L'exposition au nickel en milieu de travail existe dans une vaste gamme d'autres industries, notamment dans la fabrication de piles nickel-cadmium, dans les fonderies, dans l'industrie de la soudure, du meulage et du polissage des métaux, dans la fabrication et l'utilisation d'alliages de nickel et d'acier inoxydable et dans l'industrie du nickelage (CIRC, 1990). Une augmentation de la morbidité ou de la mortalité due au cancer a souvent été liée à ces activités industrielles (p. ex., Acheson et al., 1981; Becker et al., 1991; Kjellström et al., 1979; Långard et Stern, 1984), mais le rôle du nickel dans l'apparition du cancer ne peut être évalué avec certitude, car la plupart des employés examinés étaient aussi exposés à un certain nombre d'autres substances.
On a obtenu des résultats partagés au sujet d'une relation entre l'exposition au nickel et le cancer du larynx dans des études cas-témoins réalisées au Danemark et en Ontario, au cours d'enquêtes dont la conception était nettement inférieure à celle des études de cohortes traitées précédemment (Olsen et Sabroe, 1984; Burch et al., 1981). Dans une étude cas-témoins réalisée à Los Angeles (Californie), le risque relatif d'être atteint d'un cancer de l'estomac n'était pas significativement plus élevé chez les patients qui avaient été exposés à des poussières de métal que chez les témoins (Wu-Williams et al., 1990). D'après des études cas-témoins réalisées au Connecticut, en Caroline du Nord et en Europe, rien n'indiquait qu'il existe une relation entre l'exposition au nickel et le cancer du nez ou des sinus et du nez (Brinton et al., 1984; Hernberg et al., 1983; Roush et al., 1980). Dans une grande étude cas-témoins réalisée à Montréal (Québec), on a noté une relation significative entre l'exposition au nickel en milieu de travail et le cancer du poumon, bien que les sujets aient aussi été exposés à du chrome (Gérin et al., 1984); cependant, aucun lien n'était apparent d'après une étude de plus petite envergure réalisée chez des travailleurs qui fabriquaient des avions à partir de métaux contenant du nickel (Bernacki et al., 1978). Dans certaines de ces études, l'estimation de l'exposition en milieu de travail reposait sur les souvenirs des sujets et n'a pas été vérifiée par un examen des dossiers d'emploi. À l'exception de l'étude de Gérin et al. (1984), la validité de toutes les études cas-tém6ins était assez limitée.
La mortalité due au cancer de la vessie et au cancer du poumon dans une population dont l'eau potable présentait des concentrations élevées de nickel (jusqu'à 1,3 mg/L, sous une forme non précisée) était plus élevée que l'incidence du cancer à l'échelle de la population de l'Iowa, d'après une étude écologique des habitants des villes (de 1 000 à 10 000 habitants) de cet État dont l'eau potable provenait d'une source souterraine unique et stable.
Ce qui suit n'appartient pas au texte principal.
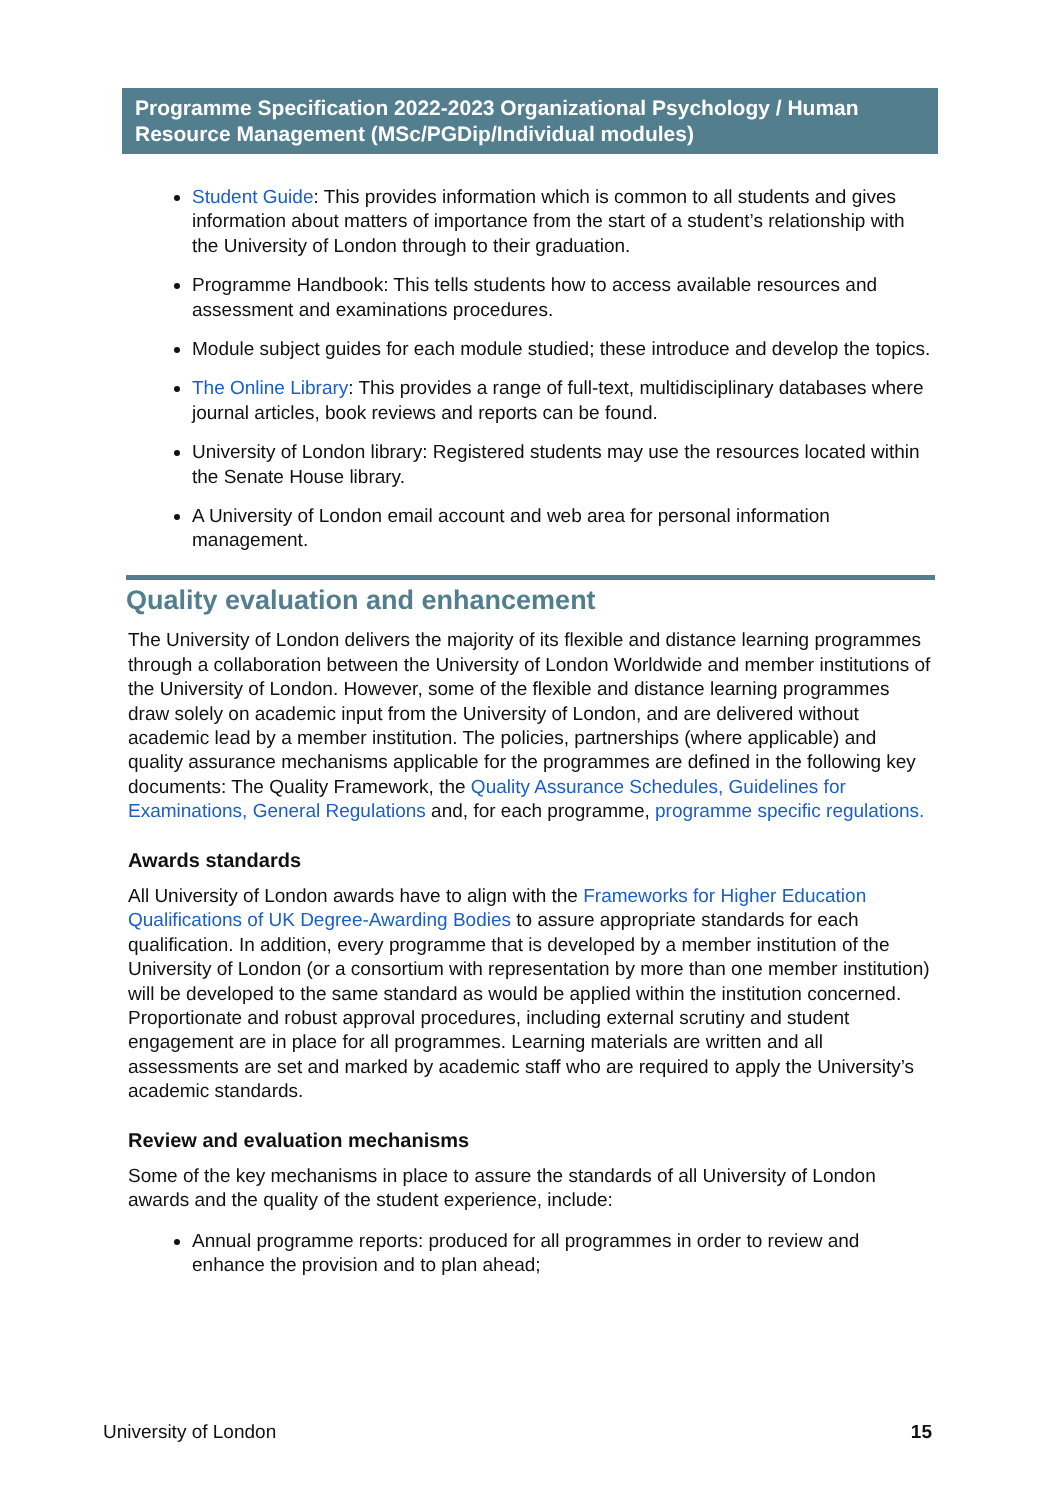Programme Specification 2022-2023 Organizational Psychology / Human Resource Management (MSc/PGDip/Individual modules)
Student Guide: This provides information which is common to all students and gives information about matters of importance from the start of a student’s relationship with the University of London through to their graduation.
Programme Handbook: This tells students how to access available resources and assessment and examinations procedures.
Module subject guides for each module studied; these introduce and develop the topics.
The Online Library: This provides a range of full-text, multidisciplinary databases where journal articles, book reviews and reports can be found.
University of London library: Registered students may use the resources located within the Senate House library.
A University of London email account and web area for personal information management.
Quality evaluation and enhancement
The University of London delivers the majority of its flexible and distance learning programmes through a collaboration between the University of London Worldwide and member institutions of the University of London. However, some of the flexible and distance learning programmes draw solely on academic input from the University of London, and are delivered without academic lead by a member institution. The policies, partnerships (where applicable) and quality assurance mechanisms applicable for the programmes are defined in the following key documents: The Quality Framework, the Quality Assurance Schedules, Guidelines for Examinations, General Regulations and, for each programme, programme specific regulations.
Awards standards
All University of London awards have to align with the Frameworks for Higher Education Qualifications of UK Degree-Awarding Bodies to assure appropriate standards for each qualification. In addition, every programme that is developed by a member institution of the University of London (or a consortium with representation by more than one member institution) will be developed to the same standard as would be applied within the institution concerned. Proportionate and robust approval procedures, including external scrutiny and student engagement are in place for all programmes. Learning materials are written and all assessments are set and marked by academic staff who are required to apply the University’s academic standards.
Review and evaluation mechanisms
Some of the key mechanisms in place to assure the standards of all University of London awards and the quality of the student experience, include:
Annual programme reports: produced for all programmes in order to review and enhance the provision and to plan ahead;
University of London 15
Les auteurs ont indiqué que, même si l'on ne pouvait établir un lien entre l'ingestion du nickel présent dans l'eau potable et le cancer, en raison des limites inhérentes aux études de ce type, il est possible que l'incidence de cancer soit plus élevée chez les populations qui consomment de l'eau provenant des puits sujets à une contamination anthropique (Isacson et al., 1985).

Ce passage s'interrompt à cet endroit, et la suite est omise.